Please rewrite the whole listing below, swapping every "dist" for "distance" and leaving everything else unchanged.
++++ Input material ++++
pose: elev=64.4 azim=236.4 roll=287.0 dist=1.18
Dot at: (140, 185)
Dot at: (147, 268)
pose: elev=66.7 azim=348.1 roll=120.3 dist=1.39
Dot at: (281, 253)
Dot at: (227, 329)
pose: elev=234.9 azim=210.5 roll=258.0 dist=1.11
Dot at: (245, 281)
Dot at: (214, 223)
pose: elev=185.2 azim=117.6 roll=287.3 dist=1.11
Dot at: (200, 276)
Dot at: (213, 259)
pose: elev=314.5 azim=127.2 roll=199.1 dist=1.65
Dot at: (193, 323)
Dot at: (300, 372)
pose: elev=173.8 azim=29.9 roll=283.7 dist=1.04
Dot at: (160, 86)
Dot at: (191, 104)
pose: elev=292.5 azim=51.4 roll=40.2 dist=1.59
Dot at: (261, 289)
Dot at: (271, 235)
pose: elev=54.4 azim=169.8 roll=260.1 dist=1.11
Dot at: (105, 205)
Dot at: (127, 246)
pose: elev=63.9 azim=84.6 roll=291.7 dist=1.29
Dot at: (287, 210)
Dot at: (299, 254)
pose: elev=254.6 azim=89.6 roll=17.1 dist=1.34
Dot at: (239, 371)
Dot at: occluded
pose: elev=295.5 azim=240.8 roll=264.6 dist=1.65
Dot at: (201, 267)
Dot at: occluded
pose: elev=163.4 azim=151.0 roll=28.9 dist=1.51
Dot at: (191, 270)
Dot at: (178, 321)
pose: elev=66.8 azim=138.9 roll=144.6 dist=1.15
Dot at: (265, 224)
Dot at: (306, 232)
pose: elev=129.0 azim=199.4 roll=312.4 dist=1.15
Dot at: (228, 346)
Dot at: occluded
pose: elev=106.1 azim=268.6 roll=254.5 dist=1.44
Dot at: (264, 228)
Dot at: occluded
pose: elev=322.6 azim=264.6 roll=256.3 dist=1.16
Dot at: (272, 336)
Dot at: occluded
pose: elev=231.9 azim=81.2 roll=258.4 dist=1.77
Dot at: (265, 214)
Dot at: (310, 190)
++++
# Response to this exercise:
pose: elev=64.4 azim=236.4 roll=287.0 distance=1.18
Dot at: (140, 185)
Dot at: (147, 268)
pose: elev=66.7 azim=348.1 roll=120.3 distance=1.39
Dot at: (281, 253)
Dot at: (227, 329)
pose: elev=234.9 azim=210.5 roll=258.0 distance=1.11
Dot at: (245, 281)
Dot at: (214, 223)
pose: elev=185.2 azim=117.6 roll=287.3 distance=1.11
Dot at: (200, 276)
Dot at: (213, 259)
pose: elev=314.5 azim=127.2 roll=199.1 distance=1.65
Dot at: (193, 323)
Dot at: (300, 372)
pose: elev=173.8 azim=29.9 roll=283.7 distance=1.04
Dot at: (160, 86)
Dot at: (191, 104)
pose: elev=292.5 azim=51.4 roll=40.2 distance=1.59
Dot at: (261, 289)
Dot at: (271, 235)
pose: elev=54.4 azim=169.8 roll=260.1 distance=1.11
Dot at: (105, 205)
Dot at: (127, 246)
pose: elev=63.9 azim=84.6 roll=291.7 distance=1.29
Dot at: (287, 210)
Dot at: (299, 254)
pose: elev=254.6 azim=89.6 roll=17.1 distance=1.34
Dot at: (239, 371)
Dot at: occluded
pose: elev=295.5 azim=240.8 roll=264.6 distance=1.65
Dot at: (201, 267)
Dot at: occluded
pose: elev=163.4 azim=151.0 roll=28.9 distance=1.51
Dot at: (191, 270)
Dot at: (178, 321)
pose: elev=66.8 azim=138.9 roll=144.6 distance=1.15
Dot at: (265, 224)
Dot at: (306, 232)
pose: elev=129.0 azim=199.4 roll=312.4 distance=1.15
Dot at: (228, 346)
Dot at: occluded
pose: elev=106.1 azim=268.6 roll=254.5 distance=1.44
Dot at: (264, 228)
Dot at: occluded
pose: elev=322.6 azim=264.6 roll=256.3 distance=1.16
Dot at: (272, 336)
Dot at: occluded
pose: elev=231.9 azim=81.2 roll=258.4 distance=1.77
Dot at: (265, 214)
Dot at: (310, 190)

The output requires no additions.